Before making a judgment on the relationship between Catholicism and the Holocaust, it is worth asking: Which group of Catholics truly lived out the Church’s teachings on the Jews? In Catholicism, the doctrine of mortal sin, the notion that all humans have an inherent tendency to commit wrong, is strong. This is why the sacrament of reconciliation is so important in Catholicism. Even very saintly men and women confess their sins (in fact, they do so more frequently than ordinary mortals). Were Catholics who harmed Jews acting out of their own iniquity, or because of their faith?

Unique among most of the world’s great religions, Christianity proposes a system of ethical universalism. As St. Paul said, there is no man or woman, Greek or Jew, slave or free.
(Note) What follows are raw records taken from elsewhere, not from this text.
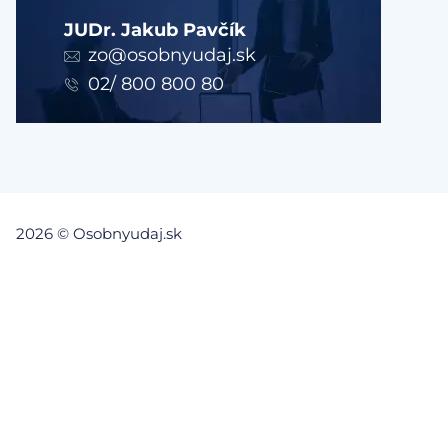
JUDr. Jakub Pavčík
zo@osobnyudaj.sk
02/ 800 800 80
2026 © Osobnyudaj.sk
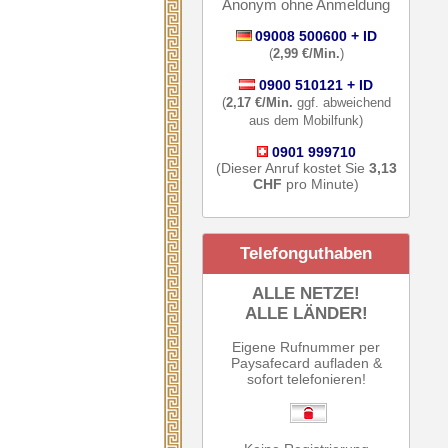
Anonym ohne Anmeldung
09008 500600 + ID
(
2,99 €/Min.
)
0900 510121 + ID
(
2,17 €/Min.
ggf. abweichend
aus dem Mobilfunk)
0901 999710
(Dieser Anruf kostet Sie
3,13
CHF
pro Minute)
Telefonguthaben
ALLE NETZE!
ALLE LÄNDER!
Eigene Rufnummer per
Paysafecard aufladen &
sofort telefonieren!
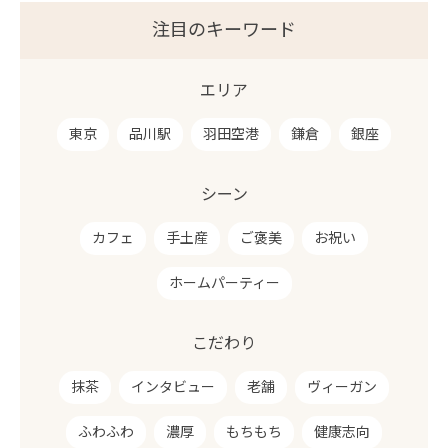
注目のキーワード
エリア
東京
品川駅
羽田空港
鎌倉
銀座
シーン
カフェ
手土産
ご褒美
お祝い
ホームパーティー
こだわり
抹茶
インタビュー
老舗
ヴィーガン
ふわふわ
濃厚
もちもち
健康志向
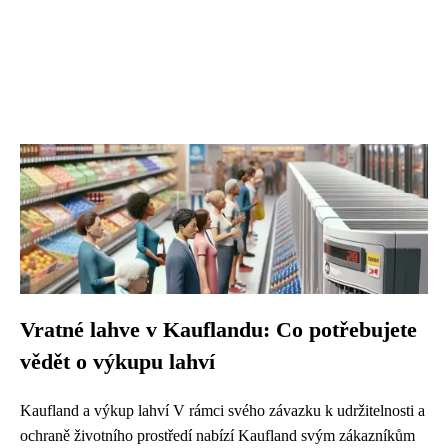
Vratné lahve v Kauflandu: Co potřebujete
vědět o výkupu lahví
Kaufland a výkup lahví V rámci svého závazku k udržitelnosti a
ochraně životního prostředí nabízí Kaufland svým zákazníkům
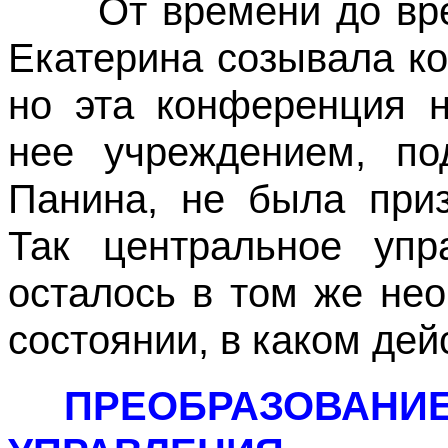
От времени до врем
Екатерина созывала к
но эта конференция 
нее учреждением, по
Панина, не была при
Так центральное упр
осталось в том же не
состоянии, в каком дей
ПРЕОБРАЗОВ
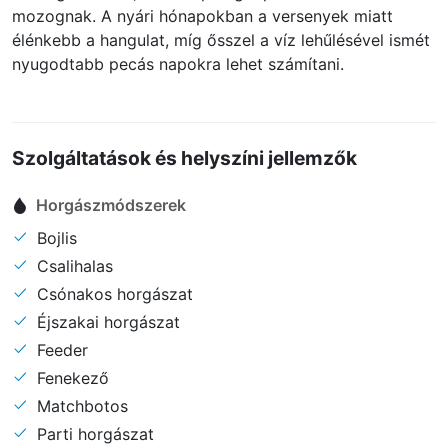
mozognak. A nyári hónapokban a versenyek miatt
élénkebb a hangulat, míg ősszel a víz lehűlésével ismét
nyugodtabb pecás napokra lehet számítani.
Szolgáltatások és helyszíni jellemzők
Horgászmódszerek
Bojlis
Csalihalas
Csónakos horgászat
Éjszakai horgászat
Feeder
Fenekező
Matchbotos
Parti horgászat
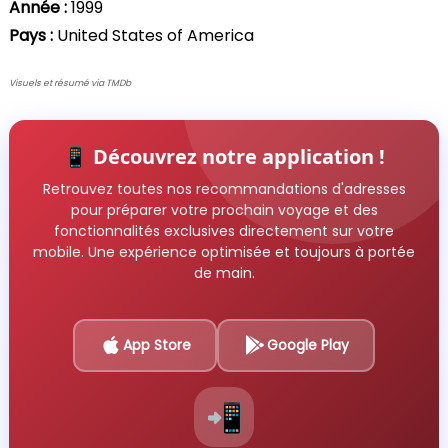
Année :
1999
Pays :
United States of America
Visuels et résumé via TMDb
📱 Découvrez notre application !
Retrouvez toutes nos recommandations d'adresses
pour préparer votre prochain voyage et des
fonctionnalités exclusives directement sur votre
mobile. Une expérience optimisée et toujours à portée
de main.
App Store
Google Play
📲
The parable of the Good Samaritan shows that the Church eschews any primitive tribalism; all are to be treated equally. Nowhere in the New Testament is it said that Jews (or any other ethnic or religious group, for that matter) are somehow inferior. And with the exception of the Fourth Lateran Council, never did the official teachings of the Church promote any discrimination against Jews.

In addition to human corruptibility, is there any other origin of this well-documented, long-standing tradition of Christian hostility towards Jews and Judaism? In my opinion, two additional factors were at work. First, there is the fact that Christianity was born of Judaism, and so the two religions began as competitors. In addition to the battle for souls, many Christians have traditionally been disappointed that Jews refused to accept their Messiah. Meanwhile, Jews have themselves often been mistrustful towards Judaism. The Talmud presents Jesus Christ in an extremely negative light, while in Israel Jewish fundamentalists have set fire to churches, and Christians—both ethnically Jewish ones and Palestinian Christians—are treated as second-class citizens (and sometimes not citizens at all) in Israel. I mention these facts not to suggest equivalence between Christian mistreatment of Jews and Jewish prejudice against Christians—throughout the ages, Christian atrocities against Jews have been far more numerous—but to instead show how a certain mutual distrust often results from religions with a similar origin.

Second, there is the fact that human beings seem to have an inherent nasty tendency towards tribalism. Throughout most of European history, Jews have dressed differently, worshipped differently, spoken a different language (Ladino or Yiddish as opposed to the local language), and looked different in terms of physiognomy. Unfortunately, people often don’t like those who are different. This is reflected in the fact that the Nazi ideology singled out the Roma and Sinti peoples for extermination, just as it did the Jews. Like Jews, Gypsies are of non-European origin and, like the Jews prior to 1948, have no state. Anti-Roma prejudice, both popular and institutional, is still strong today across Europe.

In conclusion, the historic relationship between Catholics and Jews has often been fraught. Fortunately, thanks to the efforts of recent popes, anti-Judaism is marginalized within the Catholic Church. It is quite telling that the most anti-Semitic faction within the Church today is a schismatic one, the Society of St. Pius X started by Archbishop Marcel Lefebvre. However, the history of Catholic-Jewish relations has often been told in a one-sided way. In particular, the Holocaust is not an extension of Catholic tradition, and the attitudes of the Church towards Jews during that period must be presented in a more nuanced light. Catholics have every right to protest when the history of their Church is presented in a distorted fashion. The historical legacy of anti-Semitism is not limited to the Christian world, and in addition to Catholics acting ignobly towards Jews, there were many Catholic protectors of them.